◆ Instructions for the task:
Search the records for lines that contain the word "Dětský". Copy them all.

◆ Information:
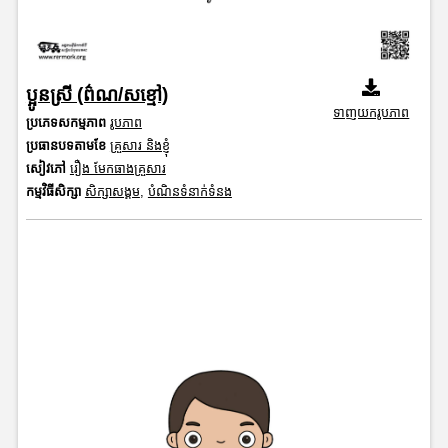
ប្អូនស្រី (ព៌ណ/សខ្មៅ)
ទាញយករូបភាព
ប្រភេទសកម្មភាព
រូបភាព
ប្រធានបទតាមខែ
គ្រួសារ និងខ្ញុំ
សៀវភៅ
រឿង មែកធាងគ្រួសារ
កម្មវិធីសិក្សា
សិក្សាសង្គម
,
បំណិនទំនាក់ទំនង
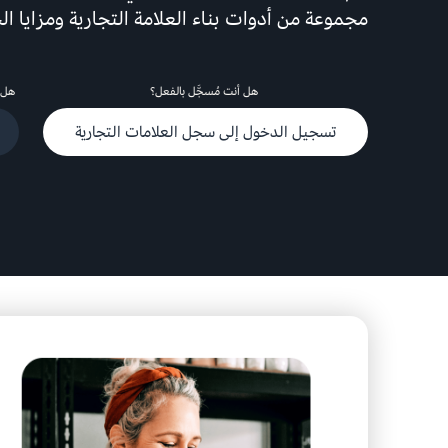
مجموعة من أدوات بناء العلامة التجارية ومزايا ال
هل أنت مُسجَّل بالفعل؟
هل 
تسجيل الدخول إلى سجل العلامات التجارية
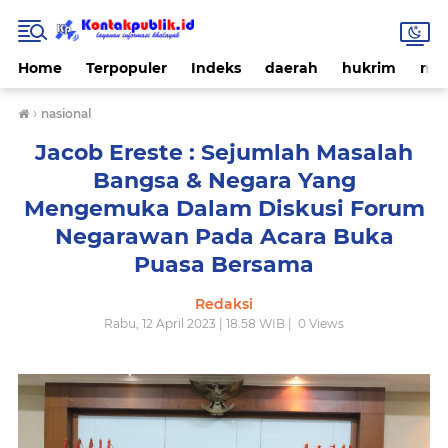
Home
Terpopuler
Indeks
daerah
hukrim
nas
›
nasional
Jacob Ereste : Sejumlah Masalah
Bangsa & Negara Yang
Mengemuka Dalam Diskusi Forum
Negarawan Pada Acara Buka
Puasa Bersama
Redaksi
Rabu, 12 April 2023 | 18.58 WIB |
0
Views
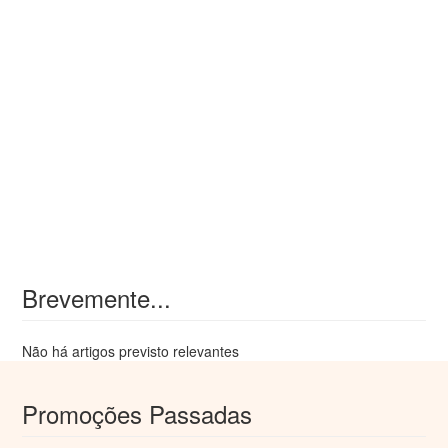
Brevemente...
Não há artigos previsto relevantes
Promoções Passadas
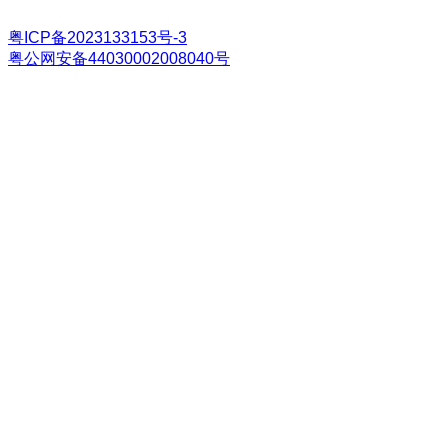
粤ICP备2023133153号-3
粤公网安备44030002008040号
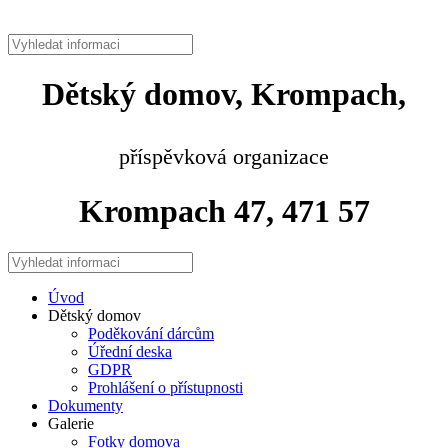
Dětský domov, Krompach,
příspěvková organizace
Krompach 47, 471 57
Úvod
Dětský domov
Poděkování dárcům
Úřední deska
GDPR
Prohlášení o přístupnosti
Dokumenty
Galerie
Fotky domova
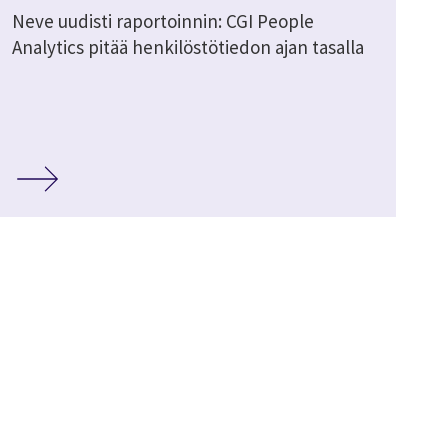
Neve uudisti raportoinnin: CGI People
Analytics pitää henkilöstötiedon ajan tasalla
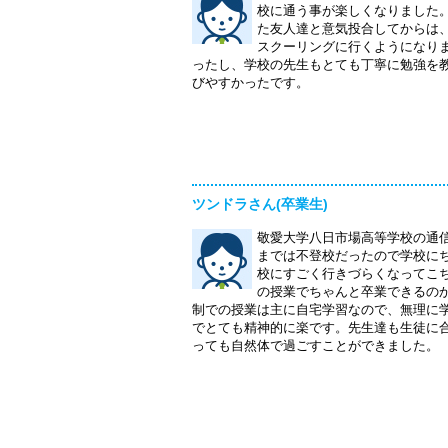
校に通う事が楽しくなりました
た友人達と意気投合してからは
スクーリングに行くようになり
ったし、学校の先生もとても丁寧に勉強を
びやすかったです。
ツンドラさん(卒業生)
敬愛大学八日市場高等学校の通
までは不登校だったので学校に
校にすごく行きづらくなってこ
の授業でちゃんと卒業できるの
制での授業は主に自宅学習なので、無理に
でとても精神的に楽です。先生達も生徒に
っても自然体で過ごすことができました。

◆ Your solution:
Dětský domov, Krompach,
Dětský domov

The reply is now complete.